He urged the Port Authority of New York and New Jersey, which controls the property, to push ahead with the reconstruction effort now, while material and labor costs are low.

“If we don’t, you’re going to see me out there beating the drums every day,” Bloomberg said. “I’m not going to leave this world with that hole in the ground 10 years from now.”

Much work has already taken place at ground zero since the 2001 terrorism attack in which hijacked airliners felled the center’s Twin Towers.

Two skyscrapers, a memorial and a transit hub are already under construction. But the building of other planned towers has been stalled because of financing battles between the Port Authority and site developer Larry Silverstein.

Bloomberg laid some of the blame for the delays at the feet of the Port Authority, and urged them to either build now, “or just get out of the way.”

“They cannot leave a hole in the ground down where this tragedy took place and slow development for all of southern Manhattan,” he said.

_WRITTEN TASK A_
In the ground zero article, rewrite the passage between "Two skyscrapers, a" and "developer Larry Silverstein.", inclusive, replacing "transit hub" with "train station".
_WRITTEN TASK B_
Carry the article on the rebuilding of ground zero forward from its last sentence.

_DATA SHOWN_

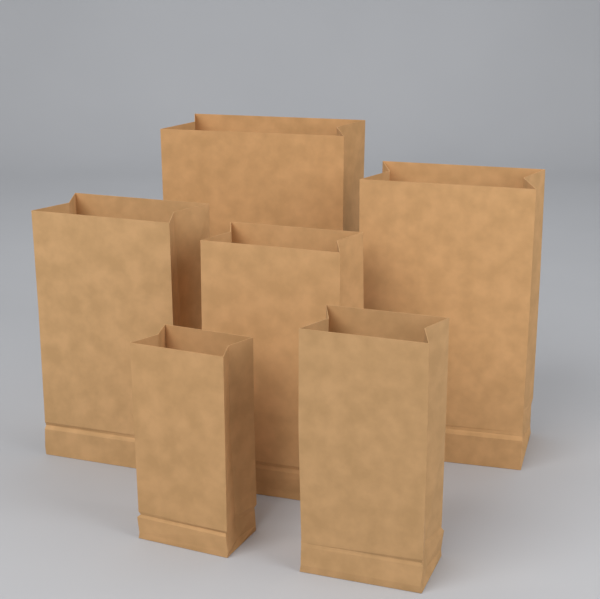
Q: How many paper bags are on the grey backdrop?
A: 6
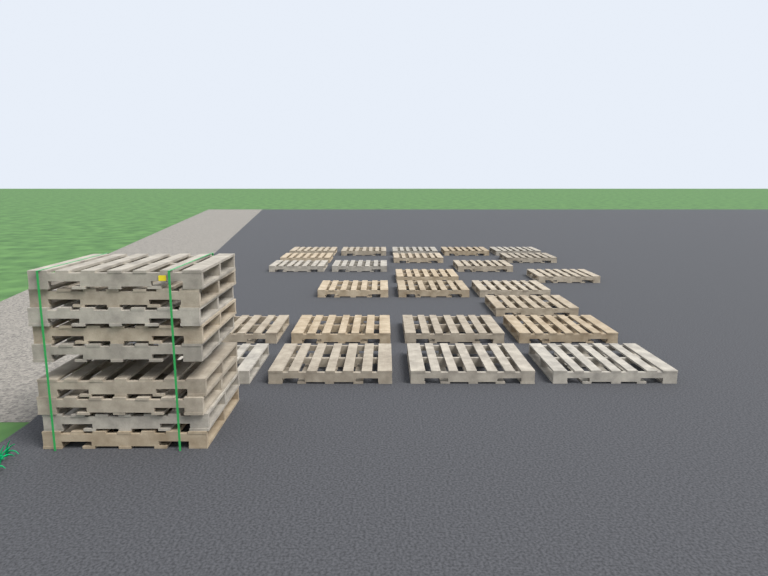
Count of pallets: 34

_EXERCISE ANSWER A_
Two skyscrapers, a memorial and a train station are already under construction. But the building of other planned towers has been stalled because of financing battles between the Port Authority and site developer Larry Silverstein.

_EXERCISE ANSWER B_
“We agree with the mayor that the site should move forward … but a public bailout is not the answer,” Port Authority spokesman Stephen Sigmund said in a statement. He said the agency would continue to work for “a rational plan.”

The authority wants more private sector cash for the project than Silverstein has offered and prefers to delay construction on two of the towers until the real estate market improves.

Silverstein recently proposed ending the logjam by putting more of his own money into the project and making it more economically viable by scrapping one of its four planned skyscrapers.